**Exercise brief**
Go through the entries below and copy every line that holds the word "keeps".

Saved entries
[Start of section]

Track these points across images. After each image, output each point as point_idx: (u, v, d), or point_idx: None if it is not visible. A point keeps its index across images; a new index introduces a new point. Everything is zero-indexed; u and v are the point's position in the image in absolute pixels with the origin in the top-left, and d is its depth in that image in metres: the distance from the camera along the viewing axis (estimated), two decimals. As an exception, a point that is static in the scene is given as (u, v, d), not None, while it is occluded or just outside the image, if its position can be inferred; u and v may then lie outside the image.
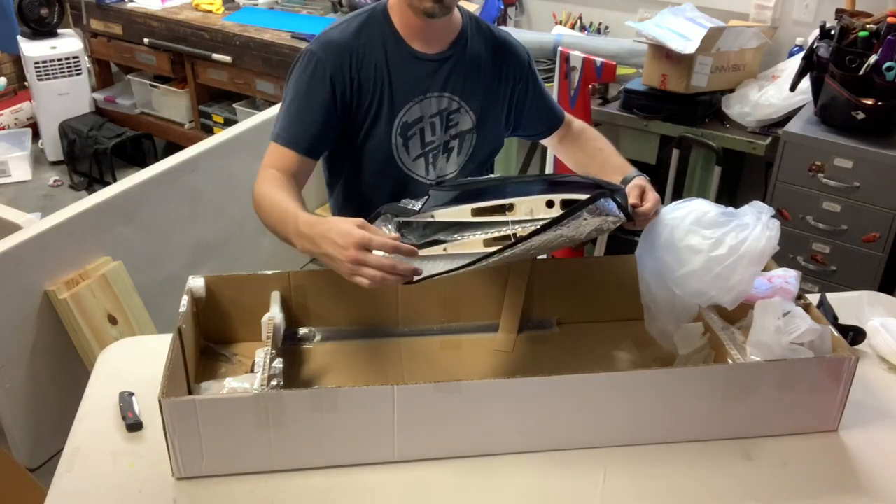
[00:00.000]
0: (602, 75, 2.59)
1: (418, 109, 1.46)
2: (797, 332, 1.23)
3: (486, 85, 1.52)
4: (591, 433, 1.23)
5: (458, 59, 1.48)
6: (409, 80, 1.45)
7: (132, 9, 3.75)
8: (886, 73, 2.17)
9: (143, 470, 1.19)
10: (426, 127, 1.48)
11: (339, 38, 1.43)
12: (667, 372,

[End of section]
[Start of section]

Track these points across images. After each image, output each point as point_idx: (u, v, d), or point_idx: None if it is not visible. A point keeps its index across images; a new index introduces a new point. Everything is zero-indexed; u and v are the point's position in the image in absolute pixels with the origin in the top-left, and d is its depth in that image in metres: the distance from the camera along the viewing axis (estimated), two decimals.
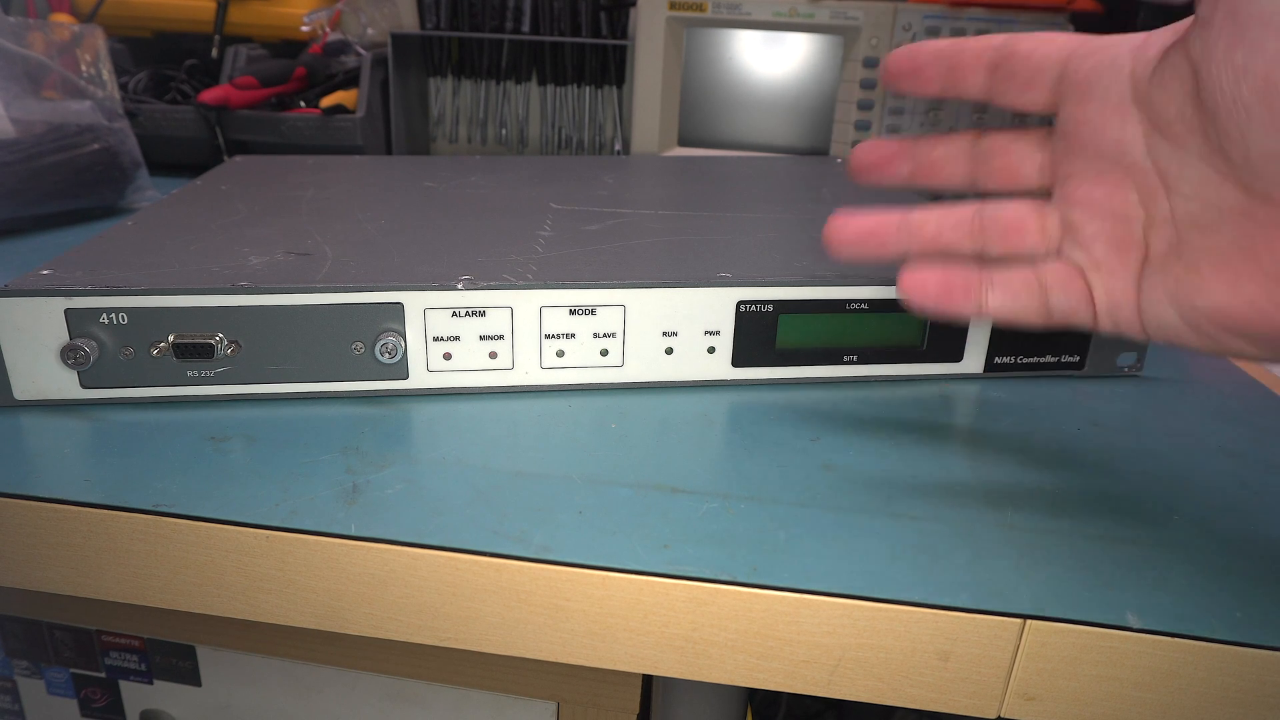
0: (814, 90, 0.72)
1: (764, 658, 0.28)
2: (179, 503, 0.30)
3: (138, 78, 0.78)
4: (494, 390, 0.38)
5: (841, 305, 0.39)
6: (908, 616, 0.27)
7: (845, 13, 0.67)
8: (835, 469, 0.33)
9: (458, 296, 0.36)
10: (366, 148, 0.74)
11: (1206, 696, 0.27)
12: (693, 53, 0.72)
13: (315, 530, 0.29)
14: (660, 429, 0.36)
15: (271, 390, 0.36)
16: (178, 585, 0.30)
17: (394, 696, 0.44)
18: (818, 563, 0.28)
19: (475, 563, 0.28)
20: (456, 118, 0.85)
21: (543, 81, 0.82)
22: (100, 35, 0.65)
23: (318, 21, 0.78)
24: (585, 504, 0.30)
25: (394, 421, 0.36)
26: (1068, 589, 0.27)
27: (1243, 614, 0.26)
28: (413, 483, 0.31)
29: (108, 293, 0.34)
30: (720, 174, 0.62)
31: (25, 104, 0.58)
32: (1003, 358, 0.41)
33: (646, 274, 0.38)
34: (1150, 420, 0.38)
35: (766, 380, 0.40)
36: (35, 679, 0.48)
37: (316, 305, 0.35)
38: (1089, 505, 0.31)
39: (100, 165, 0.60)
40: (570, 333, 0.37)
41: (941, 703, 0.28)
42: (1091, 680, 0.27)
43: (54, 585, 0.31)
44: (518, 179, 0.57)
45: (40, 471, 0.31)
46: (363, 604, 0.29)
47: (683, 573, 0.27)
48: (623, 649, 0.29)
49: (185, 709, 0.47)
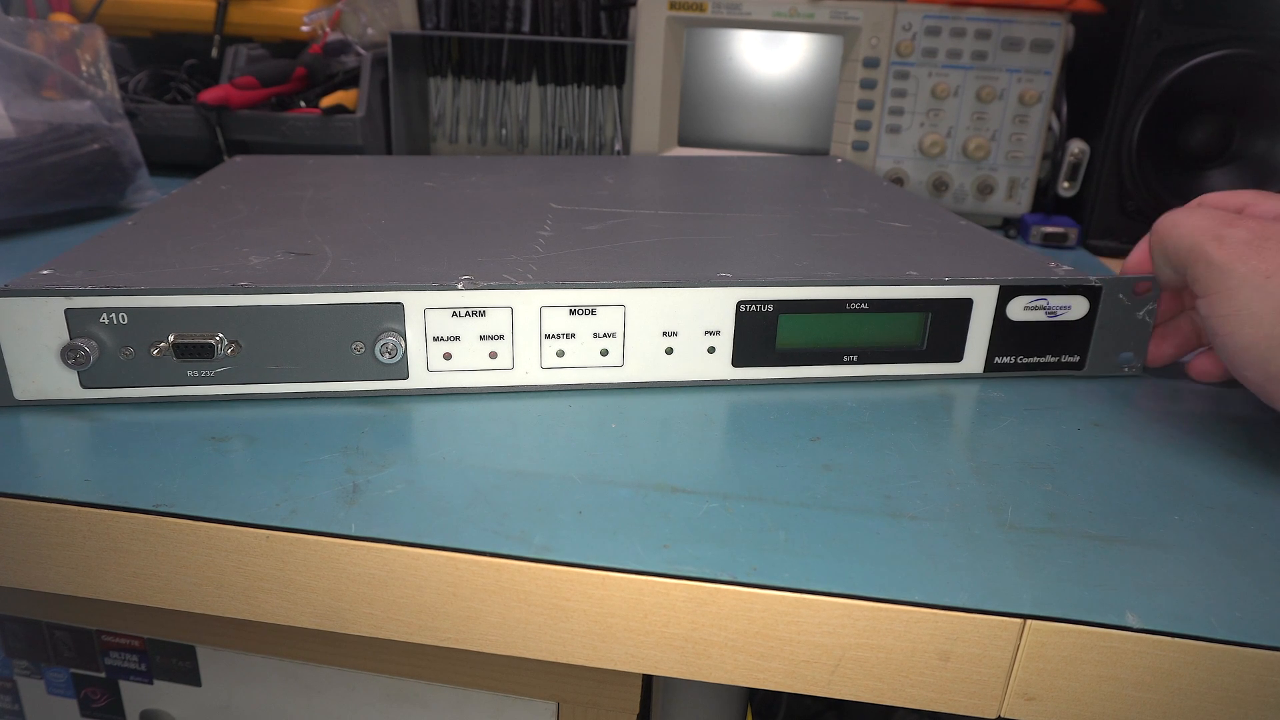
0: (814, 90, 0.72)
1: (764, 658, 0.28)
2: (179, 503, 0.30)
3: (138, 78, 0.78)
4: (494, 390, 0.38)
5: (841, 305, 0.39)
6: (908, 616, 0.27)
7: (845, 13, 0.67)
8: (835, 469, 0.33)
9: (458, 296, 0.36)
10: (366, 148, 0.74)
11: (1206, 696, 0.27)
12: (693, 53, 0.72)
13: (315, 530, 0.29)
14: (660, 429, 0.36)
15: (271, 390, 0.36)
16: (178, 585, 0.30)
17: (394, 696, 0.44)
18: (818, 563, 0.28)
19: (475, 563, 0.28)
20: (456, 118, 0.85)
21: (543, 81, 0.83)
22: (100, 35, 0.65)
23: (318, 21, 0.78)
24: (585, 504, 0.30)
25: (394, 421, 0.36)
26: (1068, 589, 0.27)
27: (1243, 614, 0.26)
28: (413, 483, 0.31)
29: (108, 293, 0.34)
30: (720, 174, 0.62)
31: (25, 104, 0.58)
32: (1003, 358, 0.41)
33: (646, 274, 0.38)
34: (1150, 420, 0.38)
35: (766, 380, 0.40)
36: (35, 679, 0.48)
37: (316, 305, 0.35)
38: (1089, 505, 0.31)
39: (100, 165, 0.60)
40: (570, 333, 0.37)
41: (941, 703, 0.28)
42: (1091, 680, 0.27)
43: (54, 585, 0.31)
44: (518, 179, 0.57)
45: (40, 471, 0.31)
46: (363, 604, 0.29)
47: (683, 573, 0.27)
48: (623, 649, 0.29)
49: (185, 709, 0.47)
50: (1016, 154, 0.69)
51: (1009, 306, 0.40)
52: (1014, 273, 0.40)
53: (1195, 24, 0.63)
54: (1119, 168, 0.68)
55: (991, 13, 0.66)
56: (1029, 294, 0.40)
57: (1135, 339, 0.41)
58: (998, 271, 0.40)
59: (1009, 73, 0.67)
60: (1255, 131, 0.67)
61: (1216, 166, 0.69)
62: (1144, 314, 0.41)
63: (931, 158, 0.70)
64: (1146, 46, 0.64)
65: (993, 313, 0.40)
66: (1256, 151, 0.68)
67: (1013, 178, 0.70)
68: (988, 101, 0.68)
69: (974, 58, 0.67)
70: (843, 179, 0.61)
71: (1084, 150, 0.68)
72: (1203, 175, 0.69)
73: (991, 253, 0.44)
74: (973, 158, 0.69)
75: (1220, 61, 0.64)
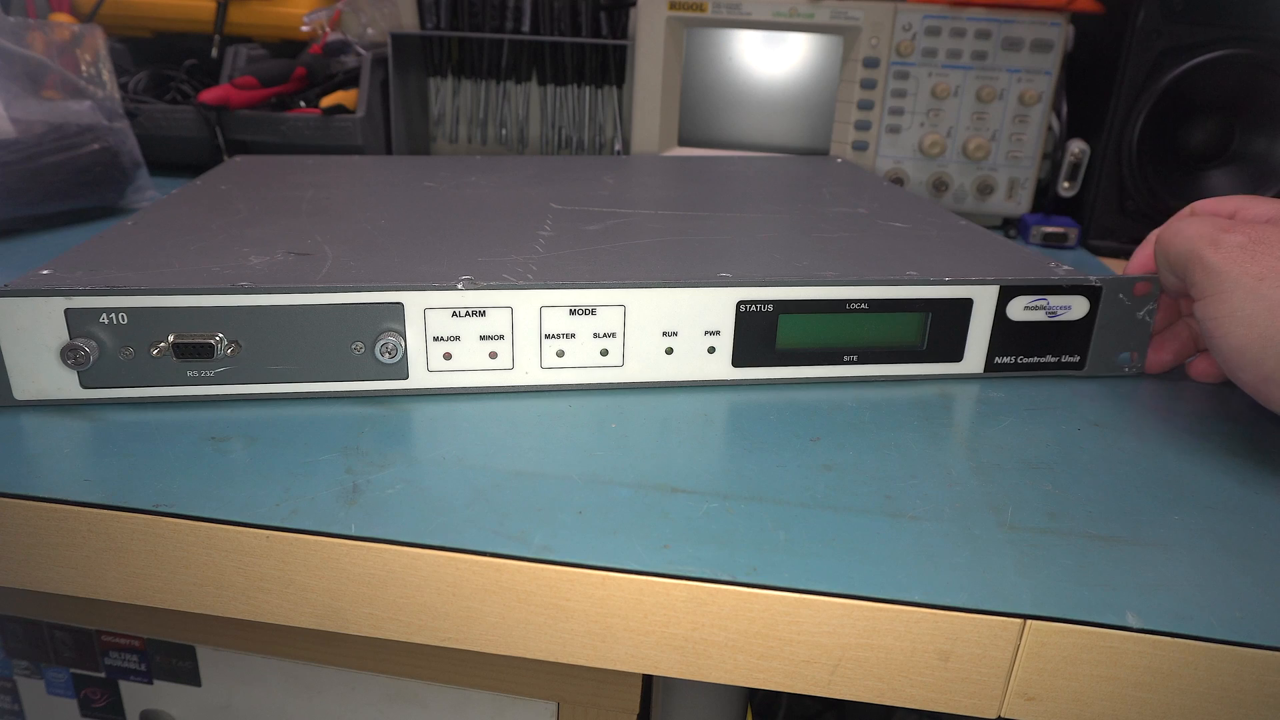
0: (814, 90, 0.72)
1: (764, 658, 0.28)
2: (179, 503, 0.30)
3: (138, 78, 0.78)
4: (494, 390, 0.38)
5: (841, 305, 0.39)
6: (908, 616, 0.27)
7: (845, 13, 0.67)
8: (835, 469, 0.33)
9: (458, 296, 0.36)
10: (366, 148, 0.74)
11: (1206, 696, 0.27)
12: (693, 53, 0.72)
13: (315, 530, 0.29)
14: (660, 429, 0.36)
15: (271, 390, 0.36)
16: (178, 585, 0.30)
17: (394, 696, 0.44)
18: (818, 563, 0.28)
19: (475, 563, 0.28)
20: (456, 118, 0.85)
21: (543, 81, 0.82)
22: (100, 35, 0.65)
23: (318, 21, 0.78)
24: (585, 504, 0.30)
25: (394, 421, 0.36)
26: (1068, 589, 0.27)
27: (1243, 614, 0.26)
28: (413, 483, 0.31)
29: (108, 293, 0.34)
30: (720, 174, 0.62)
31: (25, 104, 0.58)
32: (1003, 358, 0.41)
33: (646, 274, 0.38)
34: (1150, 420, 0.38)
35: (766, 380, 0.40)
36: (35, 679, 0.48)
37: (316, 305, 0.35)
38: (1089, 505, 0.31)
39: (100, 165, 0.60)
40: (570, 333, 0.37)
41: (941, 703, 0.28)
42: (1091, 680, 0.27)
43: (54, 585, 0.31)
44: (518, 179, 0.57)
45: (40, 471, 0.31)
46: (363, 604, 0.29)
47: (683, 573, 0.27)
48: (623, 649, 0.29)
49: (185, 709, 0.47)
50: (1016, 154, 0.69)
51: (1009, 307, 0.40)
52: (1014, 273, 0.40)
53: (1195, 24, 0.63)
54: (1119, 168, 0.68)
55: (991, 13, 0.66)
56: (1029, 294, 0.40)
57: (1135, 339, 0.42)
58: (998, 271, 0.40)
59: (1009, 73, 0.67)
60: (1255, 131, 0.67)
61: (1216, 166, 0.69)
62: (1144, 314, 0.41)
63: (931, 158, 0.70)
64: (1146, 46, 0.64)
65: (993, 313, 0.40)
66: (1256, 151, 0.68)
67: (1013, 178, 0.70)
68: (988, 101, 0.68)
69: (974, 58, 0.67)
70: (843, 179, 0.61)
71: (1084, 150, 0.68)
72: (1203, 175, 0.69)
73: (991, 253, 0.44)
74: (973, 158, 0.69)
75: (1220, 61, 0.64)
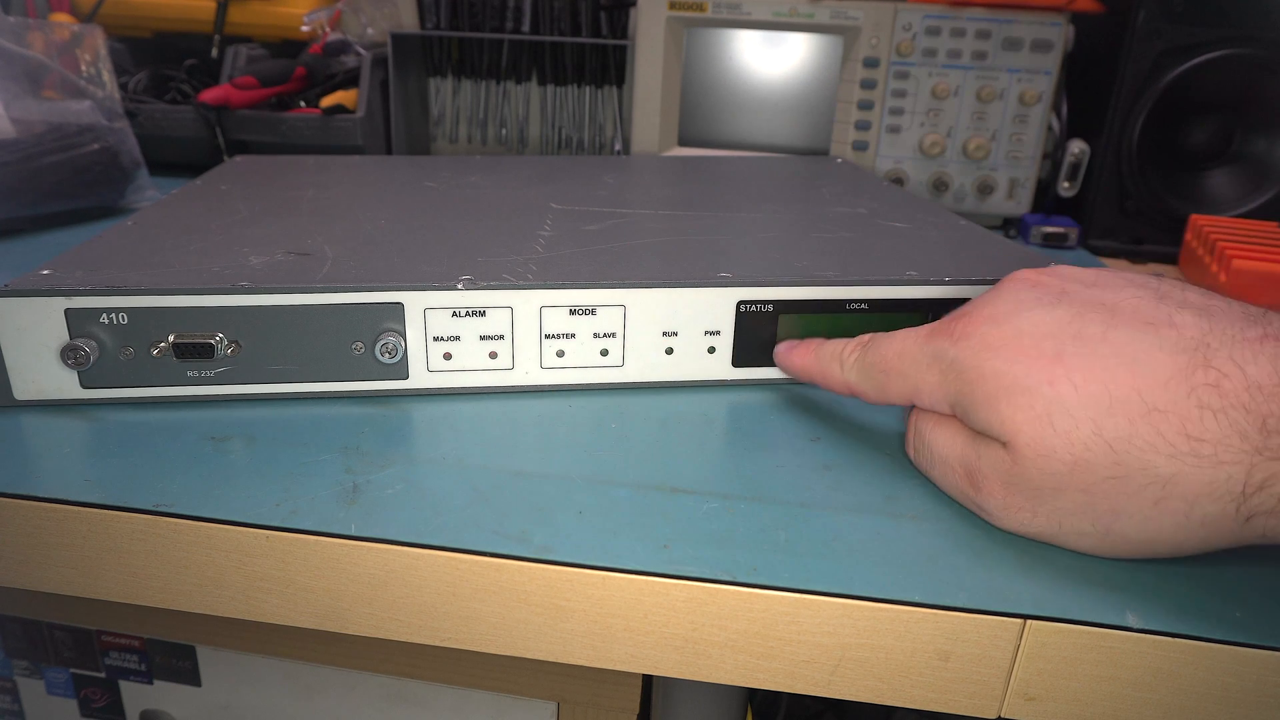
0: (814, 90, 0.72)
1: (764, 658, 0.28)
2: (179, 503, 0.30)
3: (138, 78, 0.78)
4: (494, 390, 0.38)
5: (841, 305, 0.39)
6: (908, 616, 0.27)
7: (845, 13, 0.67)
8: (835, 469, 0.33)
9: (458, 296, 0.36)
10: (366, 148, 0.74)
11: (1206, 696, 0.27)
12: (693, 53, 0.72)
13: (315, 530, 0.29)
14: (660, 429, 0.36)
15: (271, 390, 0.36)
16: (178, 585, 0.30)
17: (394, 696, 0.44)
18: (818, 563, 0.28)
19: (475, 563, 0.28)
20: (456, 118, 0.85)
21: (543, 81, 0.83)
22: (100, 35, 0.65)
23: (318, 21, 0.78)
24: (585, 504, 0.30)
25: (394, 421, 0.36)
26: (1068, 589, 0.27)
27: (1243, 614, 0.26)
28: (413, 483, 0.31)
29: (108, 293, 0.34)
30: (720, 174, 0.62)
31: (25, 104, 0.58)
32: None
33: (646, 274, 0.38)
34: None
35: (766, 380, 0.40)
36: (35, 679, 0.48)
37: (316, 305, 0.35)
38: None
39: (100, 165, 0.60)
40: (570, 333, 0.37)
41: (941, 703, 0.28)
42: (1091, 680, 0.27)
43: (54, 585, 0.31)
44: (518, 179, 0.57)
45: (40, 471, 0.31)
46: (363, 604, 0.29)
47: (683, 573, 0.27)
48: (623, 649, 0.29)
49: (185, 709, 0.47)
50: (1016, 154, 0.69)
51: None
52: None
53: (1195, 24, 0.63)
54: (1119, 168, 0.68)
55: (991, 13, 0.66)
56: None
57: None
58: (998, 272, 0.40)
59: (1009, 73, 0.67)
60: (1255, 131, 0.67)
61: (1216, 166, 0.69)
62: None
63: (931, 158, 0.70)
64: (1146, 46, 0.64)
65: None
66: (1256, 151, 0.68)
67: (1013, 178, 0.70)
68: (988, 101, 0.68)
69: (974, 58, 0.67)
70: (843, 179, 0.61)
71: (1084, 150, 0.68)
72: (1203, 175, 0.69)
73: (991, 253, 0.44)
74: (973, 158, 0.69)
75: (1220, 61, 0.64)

[End of section]

**Task response**
Track these points across images. After each image, output each point as point_idx: (u, v, d), or point_idx: None if it is not visible. A point keeps its index across images; a new index introduces a new point. Everything is zero-indexed; u and v are the point's position in the image in absolute pixels with the origin in the top-left, and d is its depth in that image in metres: the distance from the camera along the viewing axis (estimated), two decimals. As an exception, a point that is static in the scene is given as (u, v, d), not None, while it is occluded or just outside the image, if its position can be inferred; u and v may then lie outside the image.
Track these points across images. After each image, output each point as point_idx: (u, v, d), or point_idx: None if it is not visible. A point keeps its index across images; a new index introduces a new point. Everything is zero-indexed; u and v are the point's position in the image in absolute pixels with the origin in the top-left, and d is its depth in that image in metres: the distance from the camera along the viewing axis (estimated), two decimals.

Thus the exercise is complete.